The Screen Industry Workers Bill fails abysmally to address the issues of discrimination and damage caused by the Hobbit law.

The 2010 amendment to the Employment Relations Act allowed participants in the film industry to extract employee-level control over workers without affording those workers employee rights such as holiday pay and the duty to act reasonably.  The bill reinforces this. The bill perpetuates a class system whereby those that work for Weta are second class.

The Bill offers token solutions in response to industry issues around worker exploitation, sexual harassment, and toxic workplaces. It is a passive response particularly in light of the global #metoo movement which arose from similar issues in the American film industry. Two examples of this are:

  • The Bill requires parties to workplace relationships to act in “good faith,” a passive duty satisfied merely by “not misleading or deceiving each other.”

  • Under the Act, ‘engagers’ may not terminate a worker’s contract if the decision in retaliation to a worker’s exercise of his/her rights.

Film workers’ rights will not be protected or have equal employment rights until the Hobbit Law is repealed.  That is the elephant in the room that the bill and the government is avoiding.

 Although the bill proponents say that persons bringing a complaint within the industry are protected it would be very difficult in most cases to determine that termination of a contract is not retaliatory. As long as workers are not considered employees, businesses are not required to follow an examinable or justifiable process to terminate employees.

The structure of the industry means that collective bargaining is unlikely to provide benefit to workers.
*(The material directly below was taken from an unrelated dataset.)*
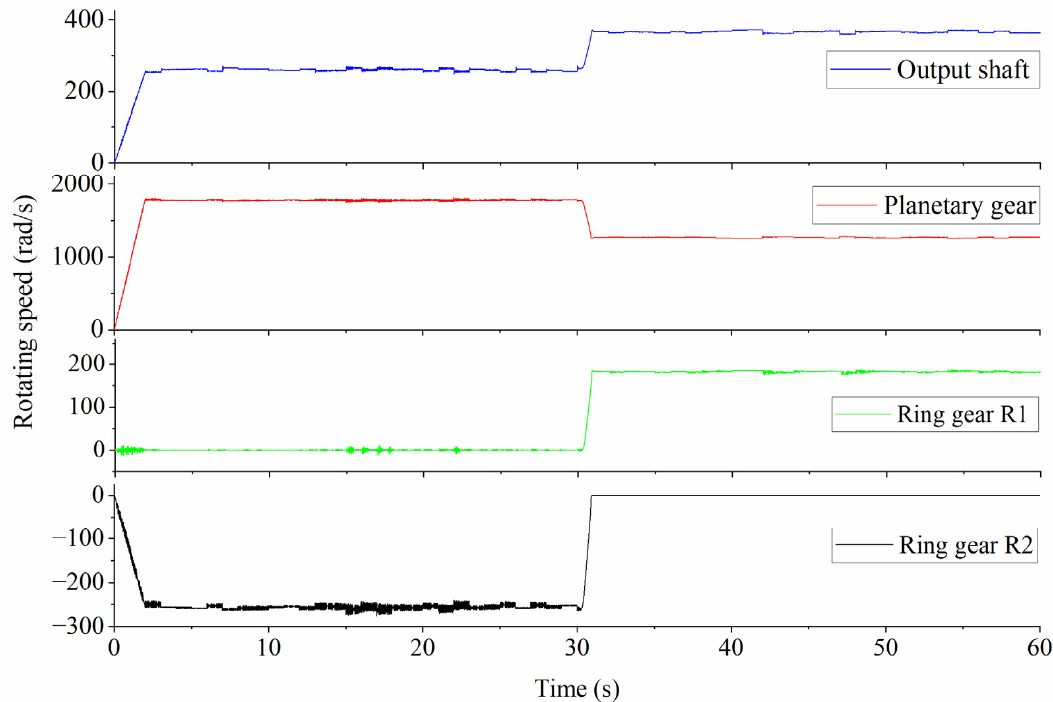
Figure 16. Waveforms of the output shaft, planetary gear, ring gear R1, and ring gear R2 rotating speeds.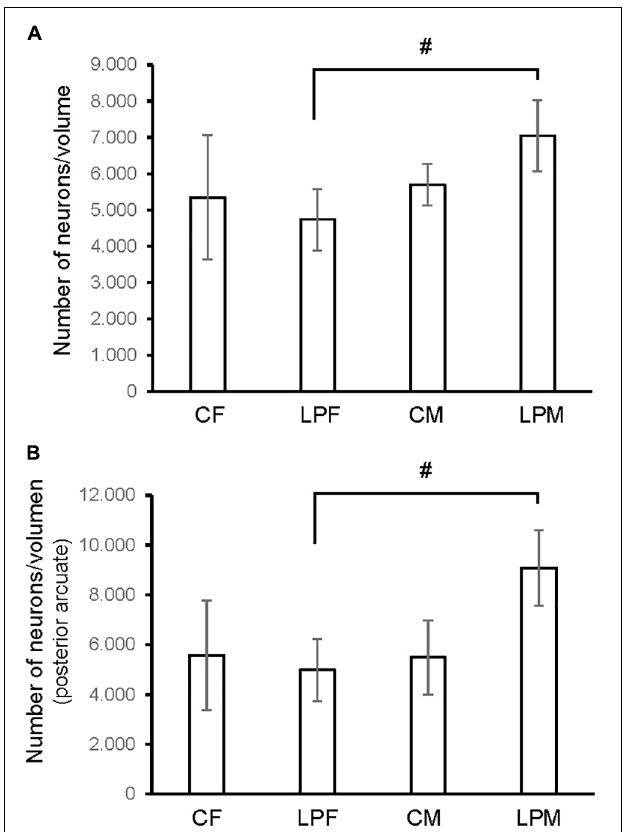
FIGURE 6 | Histogram shows the differences in neuron density (calculated as number of neurons/volume) in (A) ARC nucleus (B) posterior ARC subdivision. CM, control male; CF, control female; LPCM, low-protein and low caloric male; LPCF, low-protein and low caloric female. # Significant differences between groups ( p < 0.05 in all cases). All values are expressed as means ± SD.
The saturation of the ­­­industry means that there is little incentive for operators to take notice of worker needs.

Further, giving workers an avenue to raise issues does not address the issue that workers’ vulnerable position systematically disincentivises them to raise concerns. The issue most often encountered by Buckettlaw is that workers are afraid of being placed onto an industry ‘blacklist’ making it difficult if not impossible for them to be offered a new contract in the future should they step out of line. As long as workers cannot challenge their employment status, this will not be resolved.

It is troubling that Workplace Relations Minister Andrew Little appears satisfied to compromise with a bill introducing a “basic level of rights for workers in that industry.”  Bit like a bargain basement response. When in New Zealand did, we accept basic level of rights as  a sacrifice to  decency and fundamental basic human and employment rights.  

Short of an international treaty, Buckettlaw sees the only meaningful path to protect screen workers to be the immediate repeal of the Hobbit Law. The Government must decide whether it is willing to sell out the rights of screen workers to appease the multi-billion global film corporations.